** Excerpt to read follows **
Design a web crawler

#system_design

Question

Web Crawler

Step 1 - Understand the problem and establish design scope

Questions to ask

What is the purpose of the crawler? Indexing, data mining...
How many web pages does the web crawler collect per month?
What types are included?
- Only HTML or other types as well
Shall we consider the newly added or edited pages?
Do we need to store HTML pages crawled from the web?
How do we handle web pages with duplicated content?

Functional requirements

Search engine indexing
1 billion page per month
HTML only
Store content up to 5 years
Ignore pages with duplicate contents

Non-functional requirements

scalability - there are billions of web pages out there
- Web crawling should be extremely efficient using parallelisation
robustness - Bad HTMLs, malicious links...
politeness - not make too many requests to a website within a short time interval
extensibility - System is flexible so that minimal changes are needed to support new content types

Back of the envelop estimation

1 billion web pages downloaded every month
- around 400 pages per second
- assume the peak QPS to be 800
Assume average web page size is 500 KB
1 billion * 500k is around 500TB per month
Assume data are stored for 5 years
- That is 30 PB

Step 2 - Propose high-level design and get buy-in

CleanShot 2024-10-25 at 23.59.09@2x.png

Seed URLs

Starting point of the crawl process
- Try to divide the large URL space into smaller ones
- Base on location, types of the website and such

URL Frontier

To store URL to be downloaded
Usually in FIFO queue

HTML Downloader

From the internet, where URL is provided by the Frontier

DNS resolver

Convert the URL into IP address

Content parser

Should be parsed and validated
Remove malformed page to save up storage
Move into a seperate component to prevent slowing down the crawling process

Content Seen

Remove duplicates
Compare the hash values of two web pages to improve efficiency

Content storage

Popular content is kept in memory
Most other content is stored on disk

URL Extractor

Parse and extract links from HTML pages

URL Filter

Excludes certain content types, file extensions, error links and URL in "blacklisted" sites

URL Seen

Remove seen and URL on Frontier
Avoid infinite loop
Can implement using bloom filter

URL Storage

Processed URLs

Step 3 - Design deep dive

DFS vs BFS

DFS is not ideal since it may recurse to a really deep level
The BFS approach is also problematic in two ways:
- Most links from the same page are linked to the same host (such as wikipedia). Which may result too many request sent to the server, which is "impolite"
** End of Excerpt to read **
Prompt a:
Please copy the listing word for word, from the line containing "Is there a majority slice in this chart?" through the end of the listing, both ends included, and leave the pictures out of your copy.
** Available records follows **
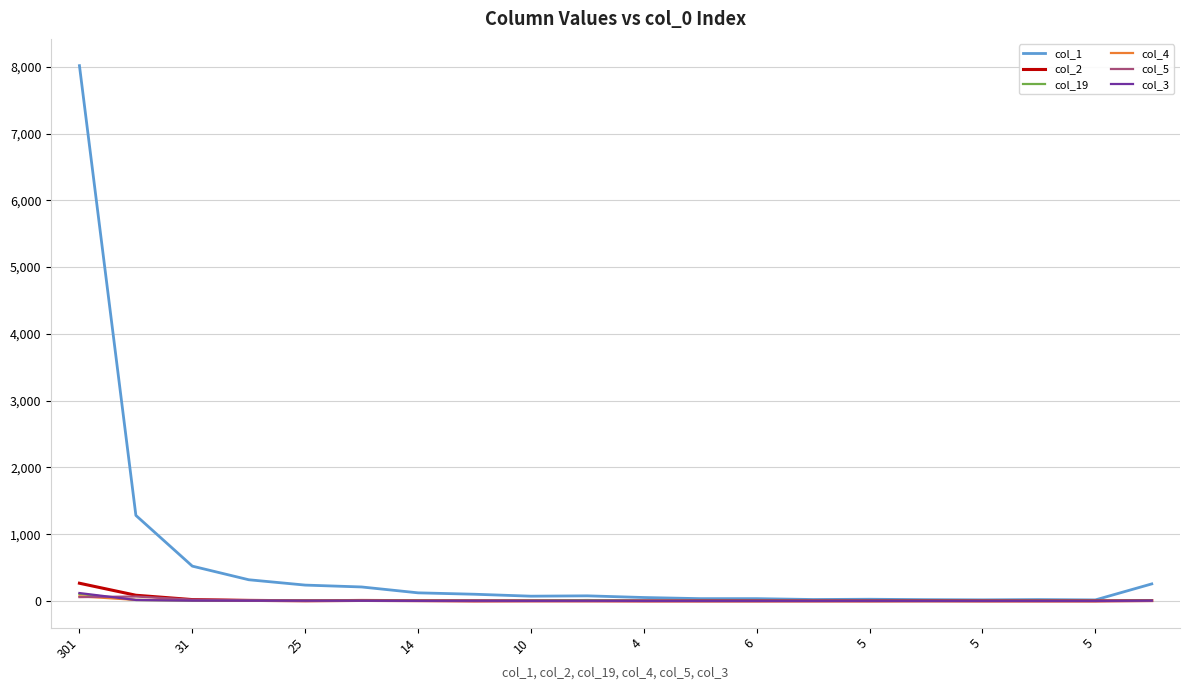

What is the greatest value displayed?

8018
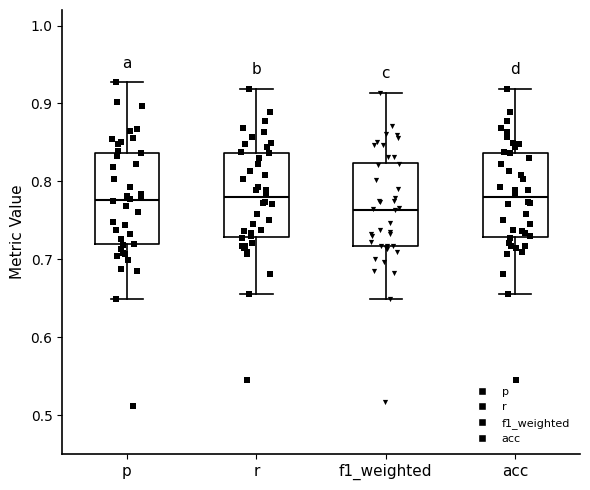

Reading left to right, transcribe this box plot: for each box, give where its median line is, the range the box spans, and where its two whiskers end, as read against the y-axis. The values are not printed on the chart, so give them approximately, as read against the axis.

p: median 0.78, box 0.72 to 0.84, whiskers 0.65 to 0.93
r: median 0.78, box 0.73 to 0.84, whiskers 0.66 to 0.92
f1_weighted: median 0.76, box 0.72 to 0.82, whiskers 0.65 to 0.91
acc: median 0.78, box 0.73 to 0.84, whiskers 0.66 to 0.92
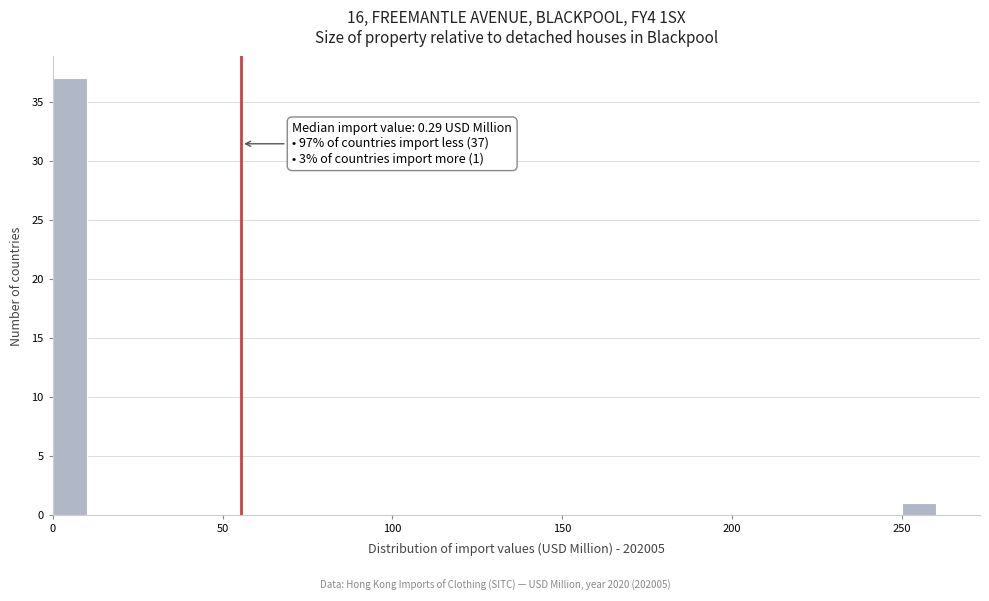

Read against the x-axis, roughly where is the centre of the tallest bar?

5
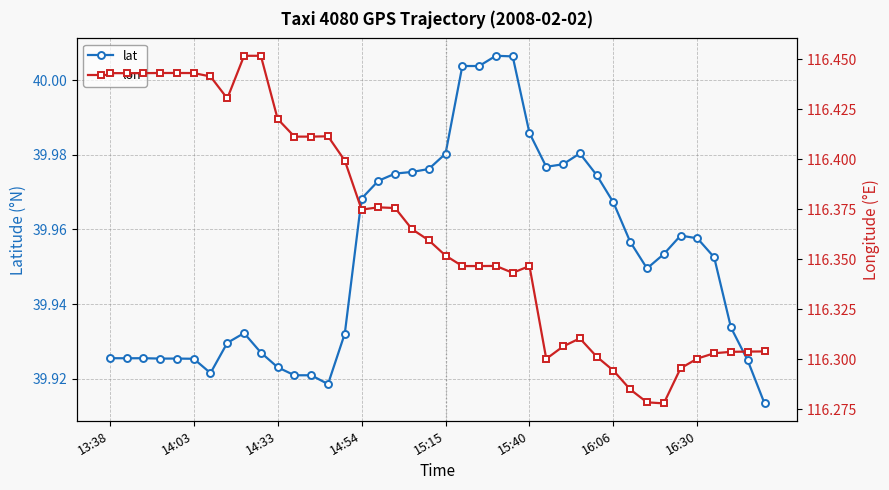

How many series are shown in this chart?

2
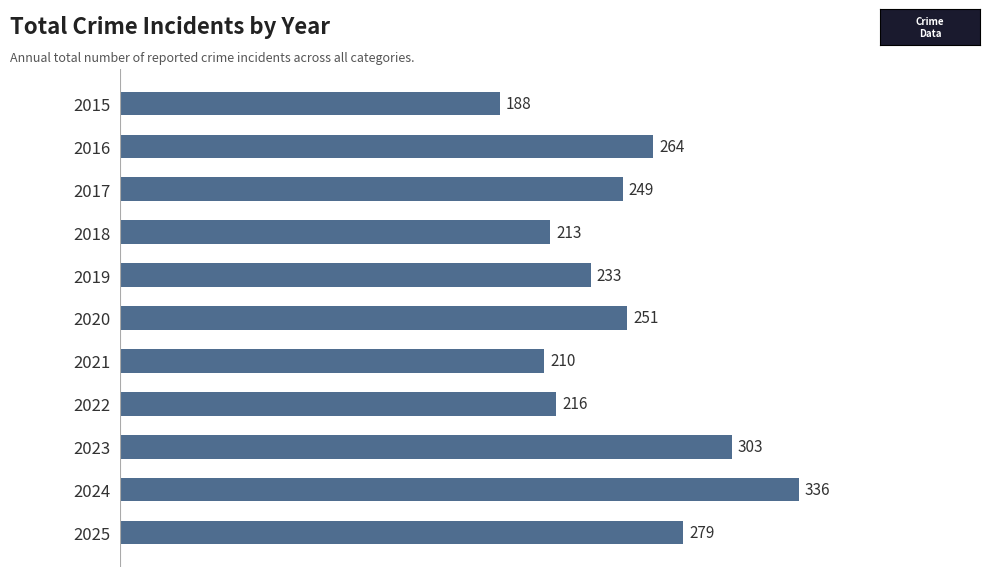

What is the change in value from 2016 to 2022?

-48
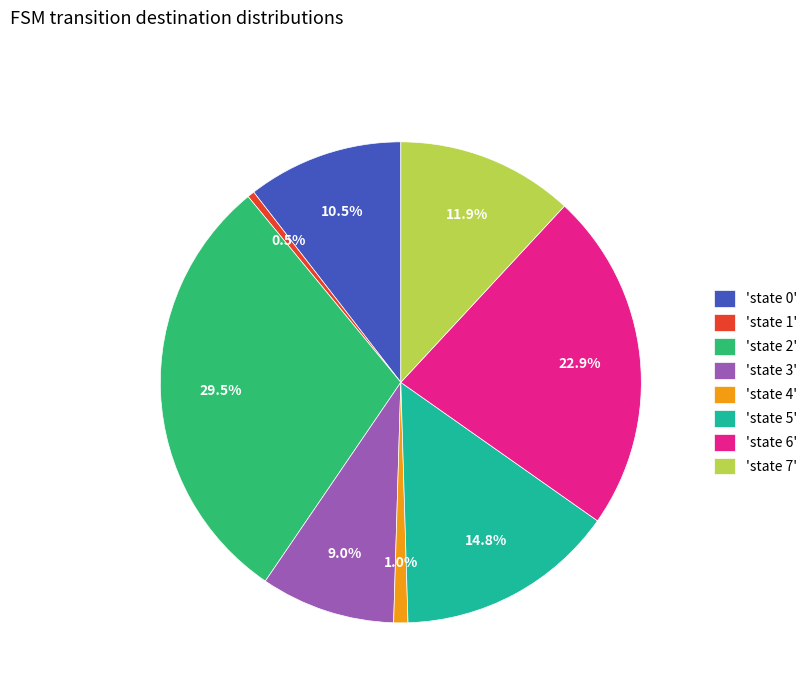

What percentage is NOT represented by 'state 4'?

99.0%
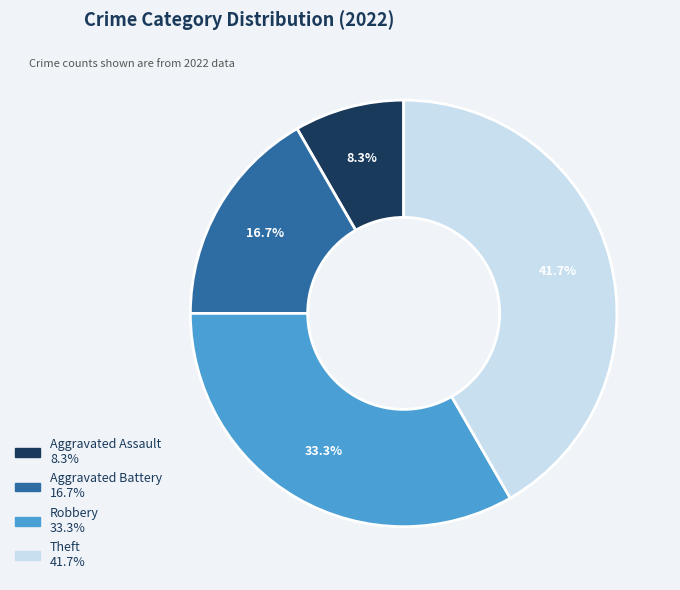

Rank the categories by value from lowest to highest.

Aggravated Assault, Aggravated Battery, Robbery, Theft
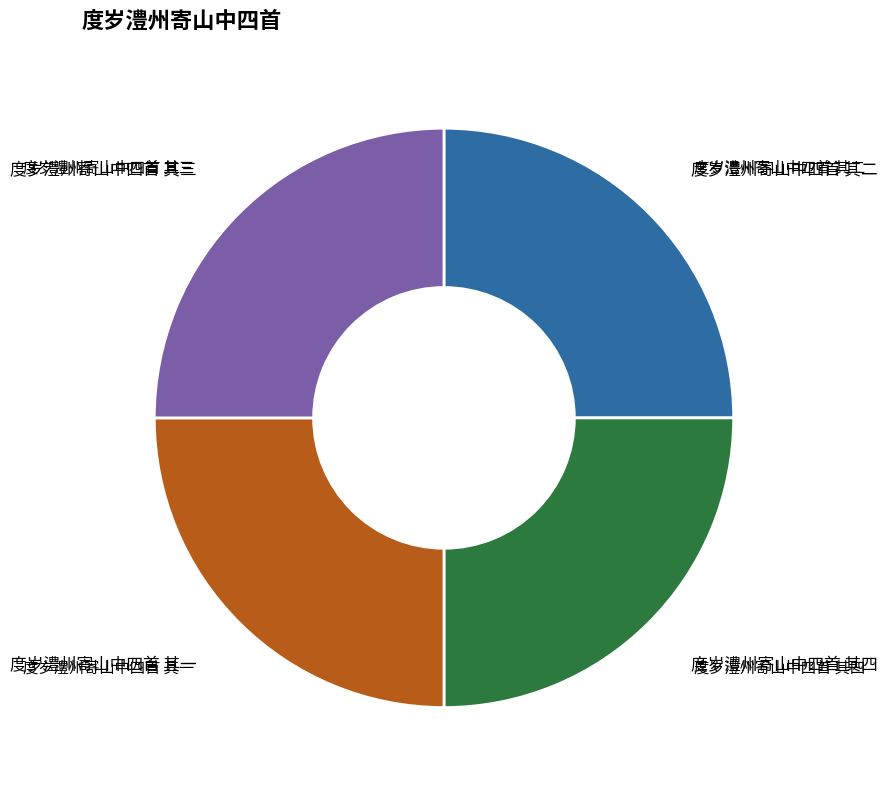

Is there a majority slice in this chart?

No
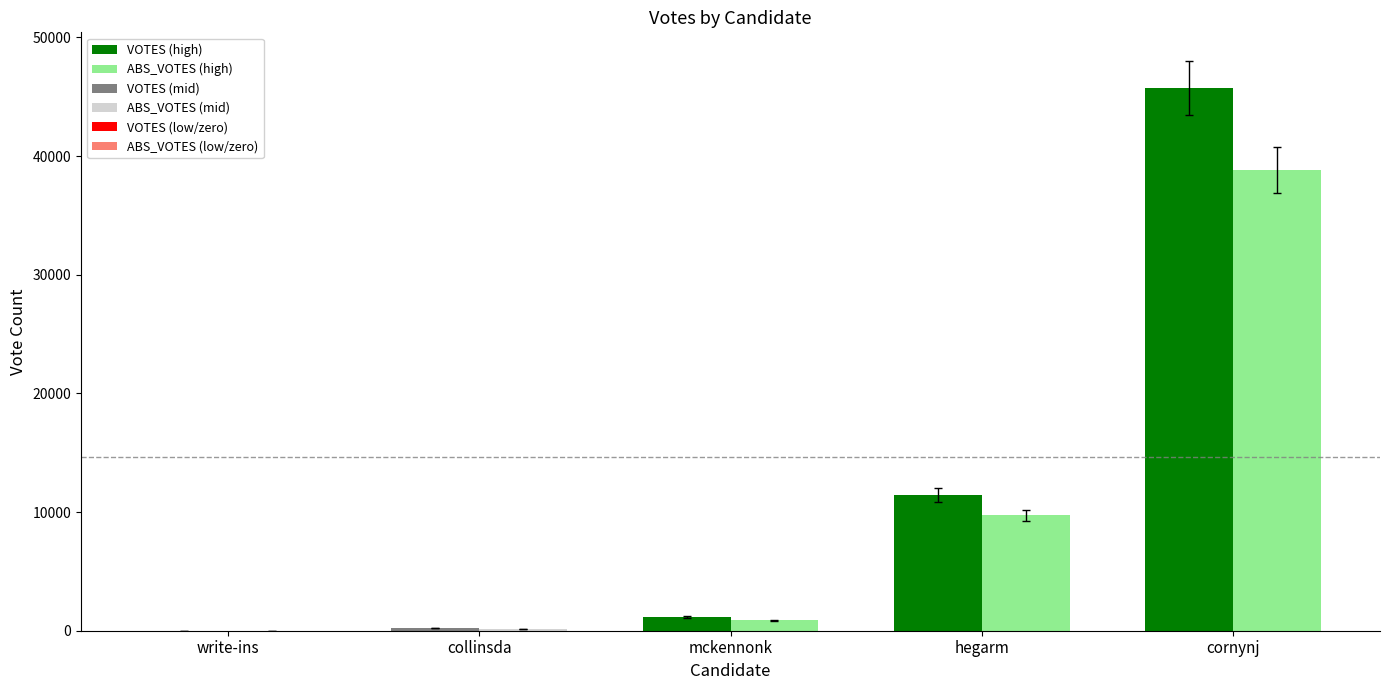

List the series in order of their peak value, lowest first.

ABS_VOTES, VOTES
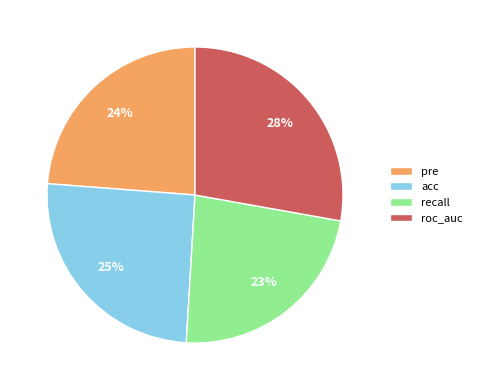

To the nearest percent, what is the difference between the largest and smallest slice percentages?

5%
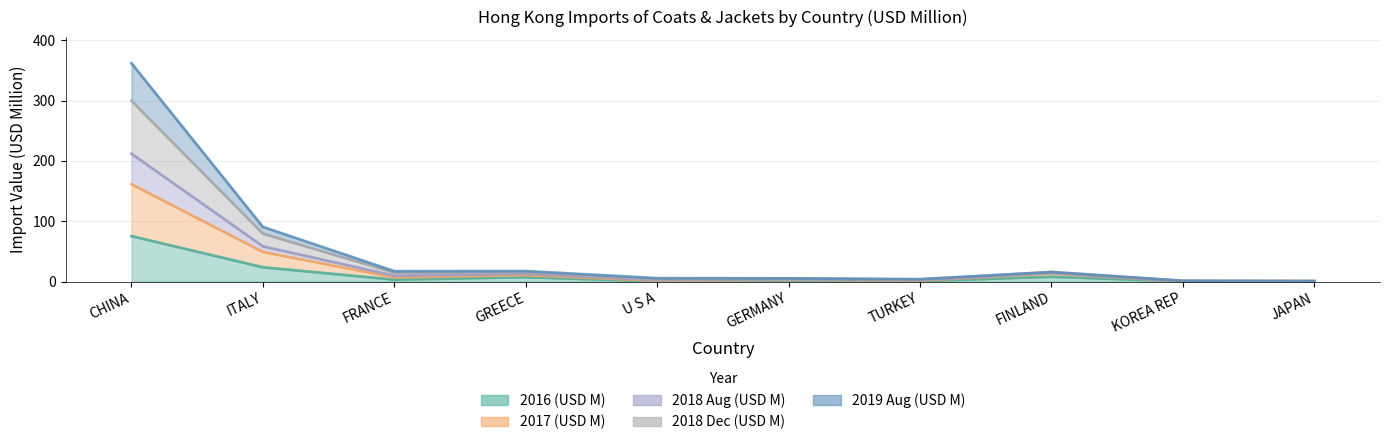

The 2018 Aug (USD M) series shows 7.5 at U S A. True or false?

False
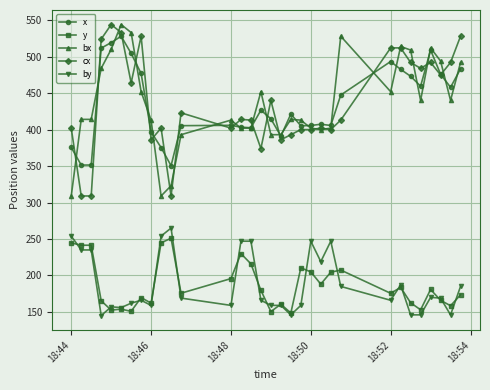

What is the greatest value displayed?

544.0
** End of Available records **
Prompt b:
Answer from the web crawler notes, one line each:
(i) What average web page size is assumed?
(ii) What kind of queue does the URL Frontier usually use?
(iii) What can the URL Seen component be implemented with?

Task response a:
Is there a majority slice in this chart?

No

List the series in order of their peak value, lowest first.

ABS_VOTES, VOTES

To the nearest percent, what is the difference between the largest and smallest slice percentages?

5%

The 2018 Aug (USD M) series shows 7.5 at U S A. True or false?

False

What is the greatest value displayed?

544.0

Task response b:
(i) 500 KB
(ii) A FIFO queue
(iii) A bloom filter